A new study has found perhaps a surprising statistic.
Men with spouses who bring home the most money are five times more likely to cheat. While this idea may not be revolutionary, the ability to put a tangible statistic to this fact is. The news was announced at the recent annual meeting of the American Sociological Association, by Christin Munsch of Cornell University in New York.
The reason: Men are the hunters, women are gatherers. When these, now seemingly archaic, roles are challenged, the male ego is thrown off kilter and as a result, men often retaliate in the way that can really destroy a woman – infidelity. This is the basic conclusion that was also presented at the meeting by Munsch.
As this study has been released in the media, these findings have been put into terms that most people linked to pop culture can easily understand – Jessie James and Sandra Bullock. This high-profile couple has exemplified what can happen when the woman takes over the “breadwinner” role. A seemingly happy couple – woman makes more than man in relationship – man cheats and nation is shocked how anyone could do this to one of America’s most loved and beautiful actresses – classic example.

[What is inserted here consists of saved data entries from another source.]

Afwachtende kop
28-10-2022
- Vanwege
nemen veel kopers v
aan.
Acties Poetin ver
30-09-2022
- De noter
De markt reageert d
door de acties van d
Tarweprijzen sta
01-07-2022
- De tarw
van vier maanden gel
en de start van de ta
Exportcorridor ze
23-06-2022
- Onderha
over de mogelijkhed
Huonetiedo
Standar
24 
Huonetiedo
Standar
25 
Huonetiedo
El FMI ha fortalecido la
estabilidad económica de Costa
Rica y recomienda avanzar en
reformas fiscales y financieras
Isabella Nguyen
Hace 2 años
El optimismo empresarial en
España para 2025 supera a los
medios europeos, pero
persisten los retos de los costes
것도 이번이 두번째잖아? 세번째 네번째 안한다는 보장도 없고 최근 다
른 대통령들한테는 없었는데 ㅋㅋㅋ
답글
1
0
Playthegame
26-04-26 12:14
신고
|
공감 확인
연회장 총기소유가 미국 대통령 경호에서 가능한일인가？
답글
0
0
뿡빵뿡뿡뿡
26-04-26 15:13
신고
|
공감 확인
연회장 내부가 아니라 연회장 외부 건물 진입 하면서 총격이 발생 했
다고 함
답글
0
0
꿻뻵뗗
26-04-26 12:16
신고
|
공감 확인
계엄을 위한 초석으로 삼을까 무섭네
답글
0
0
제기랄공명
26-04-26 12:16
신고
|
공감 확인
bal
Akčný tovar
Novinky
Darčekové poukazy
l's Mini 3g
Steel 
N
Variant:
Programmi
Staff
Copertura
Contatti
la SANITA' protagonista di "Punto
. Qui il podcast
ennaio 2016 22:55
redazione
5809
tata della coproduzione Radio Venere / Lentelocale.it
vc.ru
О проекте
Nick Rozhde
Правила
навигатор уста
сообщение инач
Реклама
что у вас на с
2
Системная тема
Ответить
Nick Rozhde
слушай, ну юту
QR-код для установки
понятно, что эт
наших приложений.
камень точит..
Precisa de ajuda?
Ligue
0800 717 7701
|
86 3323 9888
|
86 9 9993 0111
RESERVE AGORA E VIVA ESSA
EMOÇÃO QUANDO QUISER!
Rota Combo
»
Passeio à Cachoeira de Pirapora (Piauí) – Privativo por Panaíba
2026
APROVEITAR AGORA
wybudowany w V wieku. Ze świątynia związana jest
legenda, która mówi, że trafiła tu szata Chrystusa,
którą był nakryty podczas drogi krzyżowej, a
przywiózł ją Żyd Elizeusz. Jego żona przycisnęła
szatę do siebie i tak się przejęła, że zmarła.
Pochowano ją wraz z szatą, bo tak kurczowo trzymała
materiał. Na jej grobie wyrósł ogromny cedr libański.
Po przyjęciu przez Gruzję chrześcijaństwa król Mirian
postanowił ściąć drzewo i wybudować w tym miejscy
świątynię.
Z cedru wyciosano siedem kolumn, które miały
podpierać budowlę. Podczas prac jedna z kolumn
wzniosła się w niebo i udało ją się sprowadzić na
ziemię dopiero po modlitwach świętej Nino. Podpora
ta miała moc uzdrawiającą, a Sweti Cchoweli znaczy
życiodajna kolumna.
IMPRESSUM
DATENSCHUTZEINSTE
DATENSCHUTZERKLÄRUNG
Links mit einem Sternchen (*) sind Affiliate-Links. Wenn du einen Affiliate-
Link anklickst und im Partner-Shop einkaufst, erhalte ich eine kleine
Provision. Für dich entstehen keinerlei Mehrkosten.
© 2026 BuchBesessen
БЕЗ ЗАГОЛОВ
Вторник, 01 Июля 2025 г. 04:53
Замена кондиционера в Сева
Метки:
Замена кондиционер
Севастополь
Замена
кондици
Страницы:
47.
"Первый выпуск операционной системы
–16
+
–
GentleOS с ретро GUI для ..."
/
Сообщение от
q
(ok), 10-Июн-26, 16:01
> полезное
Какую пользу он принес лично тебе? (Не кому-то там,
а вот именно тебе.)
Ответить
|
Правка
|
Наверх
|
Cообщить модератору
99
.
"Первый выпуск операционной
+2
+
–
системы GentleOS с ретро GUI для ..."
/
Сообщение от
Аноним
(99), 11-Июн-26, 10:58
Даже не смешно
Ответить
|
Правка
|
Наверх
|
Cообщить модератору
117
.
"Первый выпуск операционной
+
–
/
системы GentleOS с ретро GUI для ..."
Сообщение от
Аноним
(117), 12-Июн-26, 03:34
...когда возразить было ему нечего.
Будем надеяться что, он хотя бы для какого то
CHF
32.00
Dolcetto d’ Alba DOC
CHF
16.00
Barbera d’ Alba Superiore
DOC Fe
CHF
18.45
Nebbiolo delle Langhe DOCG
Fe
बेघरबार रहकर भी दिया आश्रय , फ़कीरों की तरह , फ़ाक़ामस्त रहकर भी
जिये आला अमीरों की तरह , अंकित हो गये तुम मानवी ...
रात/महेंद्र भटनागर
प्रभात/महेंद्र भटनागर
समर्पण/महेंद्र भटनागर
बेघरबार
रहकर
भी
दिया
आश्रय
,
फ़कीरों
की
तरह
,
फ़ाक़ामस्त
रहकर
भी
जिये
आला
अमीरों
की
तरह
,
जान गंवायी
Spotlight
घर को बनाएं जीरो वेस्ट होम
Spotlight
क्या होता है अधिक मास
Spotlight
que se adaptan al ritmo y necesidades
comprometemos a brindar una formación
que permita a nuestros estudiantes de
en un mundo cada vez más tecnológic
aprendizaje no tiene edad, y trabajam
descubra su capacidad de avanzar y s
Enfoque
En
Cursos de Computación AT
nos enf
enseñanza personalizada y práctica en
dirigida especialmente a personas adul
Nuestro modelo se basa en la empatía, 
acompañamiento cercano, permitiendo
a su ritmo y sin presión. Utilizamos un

While this may all sound overly simplified, these feelings of inadequacy are believed to not be the only reason that men with higher income women feel compelled to cheat. Many men who are not making a lot of money simply do not feel fulfilled in their own lives and fall into the same humdrum schedule of working hard with very little to show for it. This can lead to the need for something exciting to make him feel like he is in charge or powerful. This same theory was also sited by Munsch as a possible reason for the results of the study.
Strangely enough, the same research department found that the opposite is true of women. When they are being financially cared for by a man, women are less likely to go astray.
So what will make a man want to be faithful?
The study found, that the ideal formula for a faithful relationship is when his spouse is making nearly 75% of what his own income.
The information for this study was gathered from 2002 to 2007 from the National Longitudinal Survey of Youth and included couples who had been together for at least a year, lived together and were between the ages of 18 and 28.